The research design is supposed to shed light on customers’ perceptions, attitudes, and behavior in order to make inferences about the influence of success factors of SiS. According to Kroeber-Riel et al.

(2009), surveys are applicable in consumer behavior research assuming that with a certain extent of activation consumers are able to remember their response to certain stimuli (Silberer 2009). This argumentation complies with Büttner’s (2009) recommendation to support the requested memory performance about a store visit with a research situation providing as many stimuli of the situation to be remembered as possible.

Observations are independent from the customer’s level of activation since the observable behavior does not have to be reproduced by the customer to be captured (Schiffmann et al. 2010). This method is used to obtain information about customers’ in-store as well as handling and information behavior (Berekoven et al. 2009).

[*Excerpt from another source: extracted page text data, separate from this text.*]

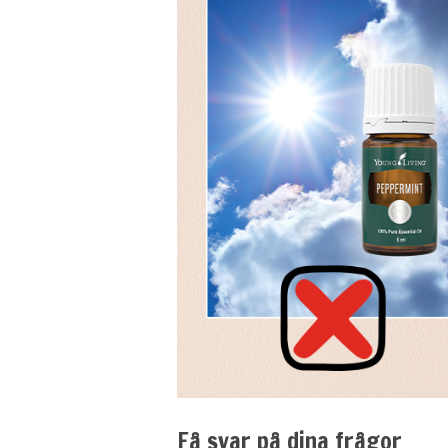
Få svar på dina frågor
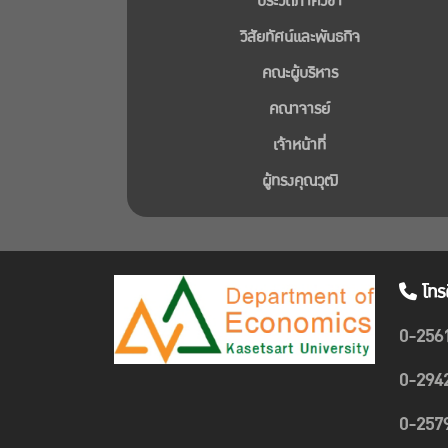
ประวัติภาควิชา
วิสัยทัศน์และพันธกิจ
คณะผู้บริหาร
คณาจารย์
เจ้าหน้าที่
ผู้ทรงคุณวุฒิ
โทร
0-256
0-294
0-257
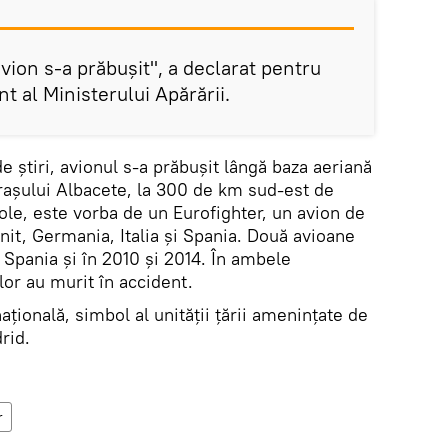
vion s-a prăbușit", a declarat pentru
t al Ministerului Apărării.
de ştiri, avionul s-a prăbușit lângă baza aeriană
rașului Albacete, la 300 de km sud-est de
ole, este vorba de un Eurofighter, un avion de
nit, Germania, Italia și Spania. Două avioane
n Spania şi în 2010 și 2014. În ambele
lor au murit în accident.
naţională, simbol al unităţii țării amenințate de
rid.
r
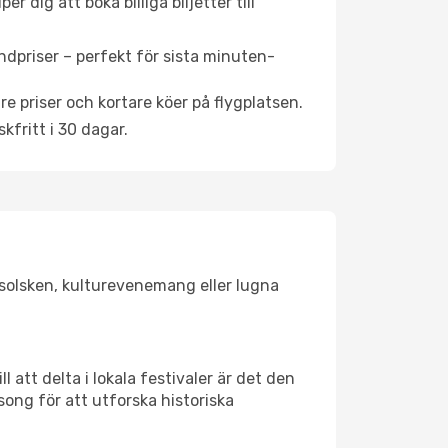
 dig att boka billiga biljetter till
ndpriser – perfekt för sista minuten-
re priser och kortare köer på flygplatsen.
fritt i 30 dagar.
r solsken, kulturevenemang eller lugna
 att delta i lokala festivaler är det den
ong för att utforska historiska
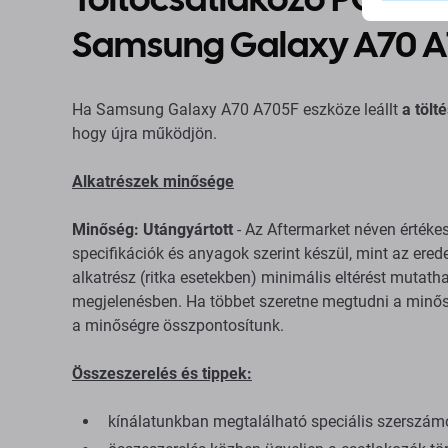
Samsung Galaxy A70 A
Ha Samsung Galaxy A70 A705F eszköze leállt
a tölté
hogy újra működjön.
Alkatrészek minősége
Minőség: Utángyártott
- Az Aftermarket néven értéke
specifikációk és anyagok szerint készül, mint az erede
alkatrész (ritka esetekben) minimális eltérést mutat
megjelenésben. Ha többet szeretne megtudni a minősé
a minőségre összpontosítunk.
Összeszerelés és tippek:
kínálatunkban megtalálható speciális szerszám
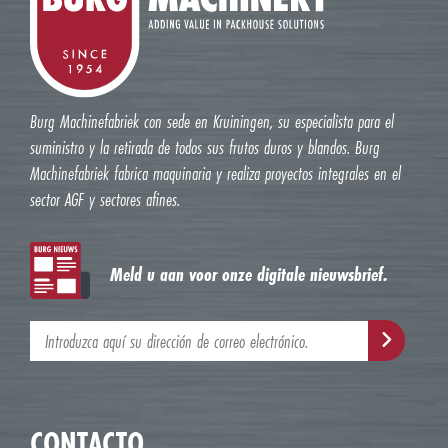
Burg Machinefabriek con sede en Kruiningen, su especialista para el
suministro y la retirada de todos sus frutos duros y blandos. Burg
Machinefabriek fabrica maquinaria y realiza proyectos integrales en el
sector AGF y sectores afines.
Meld u aan voor onze digitale nieuwsbrief.
CONTACTO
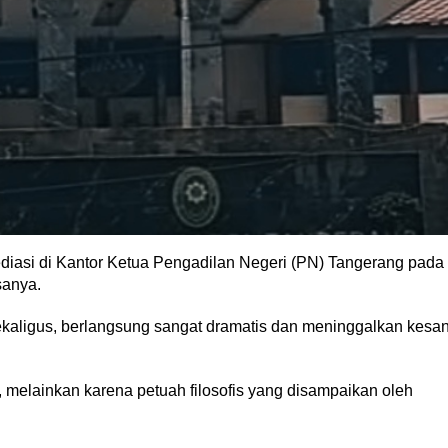
diasi di Kantor Ketua Pengadilan Negeri (PN) Tangerang pada
sanya.
sekaligus, berlangsung sangat dramatis dan meninggalkan kesa
melainkan karena petuah filosofis yang disampaikan oleh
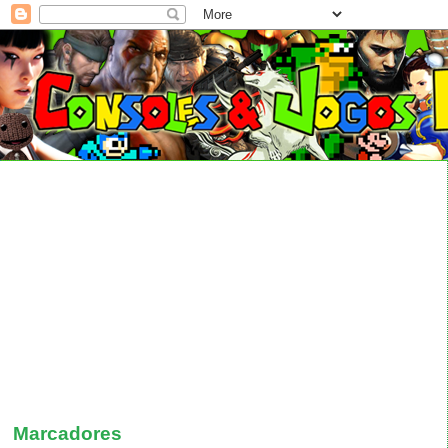
Marcadores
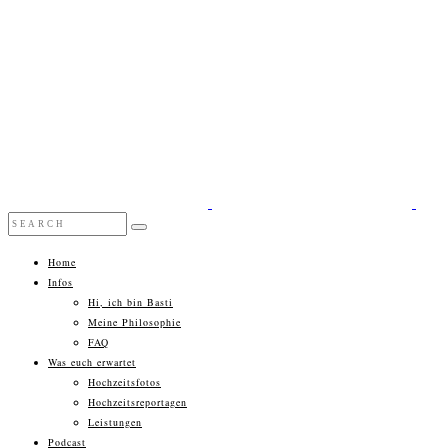
Home
Infos
Hi, ich bin Basti
Meine Philosophie
FAQ
Was euch erwartet
Hochzeitsfotos
Hochzeitsreportagen
Leistungen
Podcast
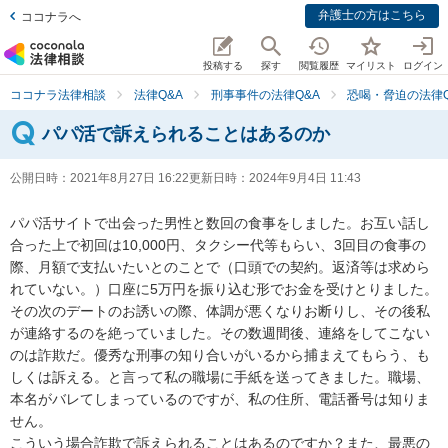
弁護士の方はこちら
ココナラへ
投稿する
探す
閲覧履歴
マイリスト
ログイン
ココナラ法律相談
法律Q&A
刑事事件の法律Q&A
恐喝・脅迫の法律Q
パパ活で訴えられることはあるのか
公開日時：
2021年8月27日 16:22
更新日時：
2024年9月4日 11:43
パパ活サイトで出会った男性と数回の食事をしました。お互い話し
合った上で初回は10,000円、タクシー代等もらい、3回目の食事の
際、月額で支払いたいとのことで（口頭での契約。返済等は求めら
れていない。）口座に5万円を振り込む形でお金を受けとりました。
その次のデートのお誘いの際、体調が悪くなりお断りし、その後私
が連絡するのを絶っていました。その数週間後、連絡をしてこない
のは詐欺だ。優秀な刑事の知り合いがいるから捕まえてもらう、も
しくは訴える。と言って私の職場に手紙を送ってきました。職場、
本名がバレてしまっているのですが、私の住所、電話番号は知りま
せん。

こういう場合詐欺で訴えられることはあるのですか？また、最悪の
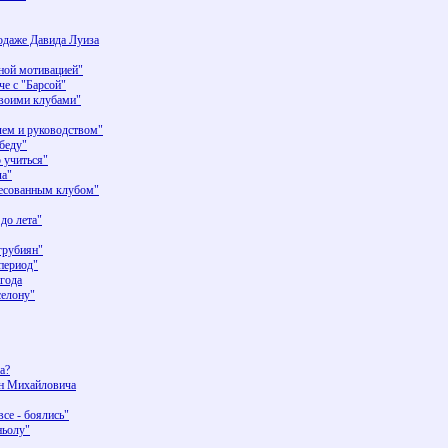
родаже Давида Луиза
ной мотивацией"
че с "Барсой"
своими клубами"
алем и руководством"
беду"
 учиться"
ла"
ресованным клубом"
до лета"
грубиян"
период"
 года
селону"
а?
он Михайловича
се - боялись"
ньолу"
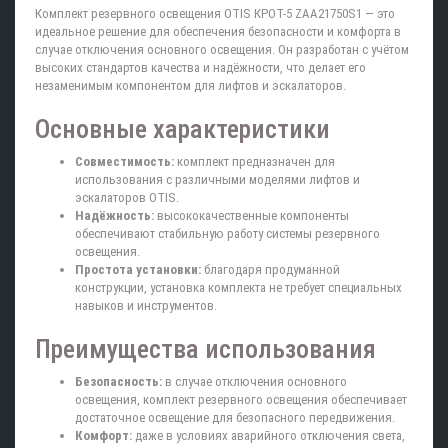
Комплект резервного освещения OTIS КРОТ-5 ZAA21750S1 — это
идеальное решение для обеспечения безопасности и комфорта в
случае отключения основного освещения. Он разработан с учётом
высоких стандартов качества и надёжности, что делает его
незаменимым компонентом для лифтов и эскалаторов.
Основные характеристики
Совместимость:
комплект предназначен для
использования с различными моделями лифтов и
эскалаторов OTIS.
Надёжность:
высококачественные компоненты
обеспечивают стабильную работу системы резервного
освещения.
Простота установки:
благодаря продуманной
конструкции, установка комплекта не требует специальных
навыков и инструментов.
Преимущества использования
Безопасность:
в случае отключения основного
освещения, комплект резервного освещения обеспечивает
достаточное освещение для безопасного передвижения.
Комфорт:
даже в условиях аварийного отключения света,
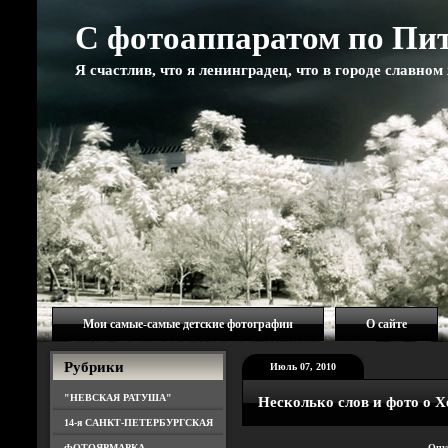
С фотоаппаратом по Пи
Я счастлив, что я ленинградец, что в городе славно
Мои самые-самые детские фотографии
О сайте
Рубрики
Июль 07, 2010
"НЕВСКАЯ РАТУША"
Несколько слов и фото о 
14-я САНКТ-ПЕТЕРБУРГСКАЯ
ФОТОЯРМАРКА
Опу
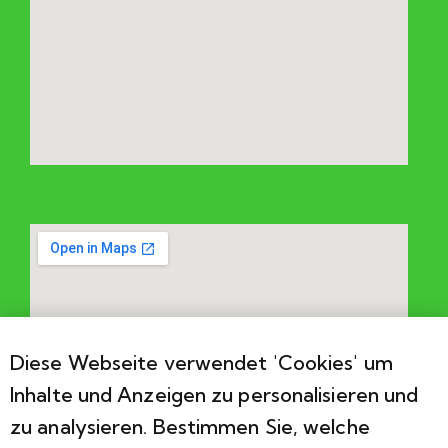
Diese Webseite verwendet 'Cookies' um
Inhalte und Anzeigen zu personalisieren und
zu analysieren. Bestimmen Sie, welche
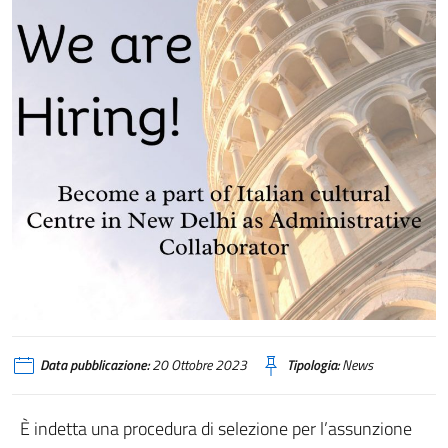
Data pubblicazione:
20 Ottobre 2023
Tipologia:
News
È indetta una procedura di selezione per l’assunzione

Considering these aspects of consumer behavior research, the purchase intercept technique (PIT) is an expedient way of obtaining the needed information. The PIT is a combination of both discussed descriptive research instruments consisting of an in-store observation and a follow-up face-to-face survey (Aaker, 2011). The research instrument is applied in a specific shopping situation in which immediately after being observed - the test person is intercepted (Aaker 2011). Supporting the recall with still being in the same surrounding and a minimum delay between experience and measurement is the only way of obtaining valid information about customers’ shopping perceptions (Silberer 2009).

Moreover, a high involvement is accompanied by a more conscious perception of stimuli and an enhanced ability of remembering shopping activities and perceptions (Puccinelli et al. 2009, Büttner 2009, Salzmann 2007). Customers are highly involved in the purchase of a comparatively expensive products, durable consumer goods or products that reflect personality (Rossmann 2008, Esch 2005b).

In general, this research design is thus supposed to be more valid for SiS concepts meeting the requirement of high customer involvement. For SiSs in the domestic appliances retail this prerequisite is supposed to be met.